BEGIN Provided text

The club was founded on 30 January 1936 in Bissau, the club named after to that of the Portuguese club Sporting CP of Lisbon and is the 89th affiliate.

In the colonial era, the club competed three times in the Portuguese Cup, SC Braga in 1970, the 1972 edition which was their last appearance reached up to round one and challenged with UD Sintrense and Oriental Lisboa and was later out.

The club has the most number of national championships number 14 titles, their last was won in 2010, it also has 6 cup and 2 super cup titles.

END Provided text
BEGIN Records for the exercise

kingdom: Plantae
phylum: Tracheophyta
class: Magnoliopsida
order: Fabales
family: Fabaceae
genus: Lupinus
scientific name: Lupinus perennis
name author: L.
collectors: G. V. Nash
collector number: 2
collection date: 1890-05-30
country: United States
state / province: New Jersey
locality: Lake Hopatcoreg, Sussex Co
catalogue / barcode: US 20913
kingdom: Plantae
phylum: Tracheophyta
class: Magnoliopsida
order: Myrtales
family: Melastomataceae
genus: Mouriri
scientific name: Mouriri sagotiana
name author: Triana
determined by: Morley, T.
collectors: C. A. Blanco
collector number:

END Records for the exercise

- **Set of tasks**:
1. Copy the rows word for word, starting with the line that contains "family: Fabaceae" and ending with the last line of the rows.
2. Continue the text about the sports club founded in Bissau from the point where it ends.

- **Responses to the tasks**:
1.
family: Fabaceae
genus: Lupinus
scientific name: Lupinus perennis
name author: L.
collectors: G. V. Nash
collector number: 2
collection date: 1890-05-30
country: United States
state / province: New Jersey
locality: Lake Hopatcoreg, Sussex Co
catalogue / barcode: US 20913
kingdom: Plantae
phylum: Tracheophyta
class: Magnoliopsida
order: Myrtales
family: Melastomataceae
genus: Mouriri
scientific name: Mouriri sagotiana
name author: Triana
determined by: Morley, T.
collectors: C. A. Blanco
collector number:

2.
After independence, SC Bissau reached the cup final and won their first title 1982, two more were won in 1986 and 1987. Another was won in 1991 after defeating Benfica Bissau 1–0 in the cup final. Another final chance was played in 1994, they lost 2–1 to Ténis Clube de Bissau, a club now known as Mavegro. Sporting Bissau had their second stint for another title, in the final, they lost to the same club 3–1, a club that became Mavegro. After winning their 2004 championship titile, they made a rematch with Mavegro in the 2004 super cup match and won their first of two super cup titles for the club. Sporting won their recent cup title in 2005 after defeating Bissorã 4–2 in the cup final. Sporting came into their recent super cup appearance in 2005, as they also were national champions, they faced the cup runner up Bissorã and claimed their last super cup title for Sporting.

In 1986, Sporting Bissau celebrated their 50th anniversary of the club's foundation.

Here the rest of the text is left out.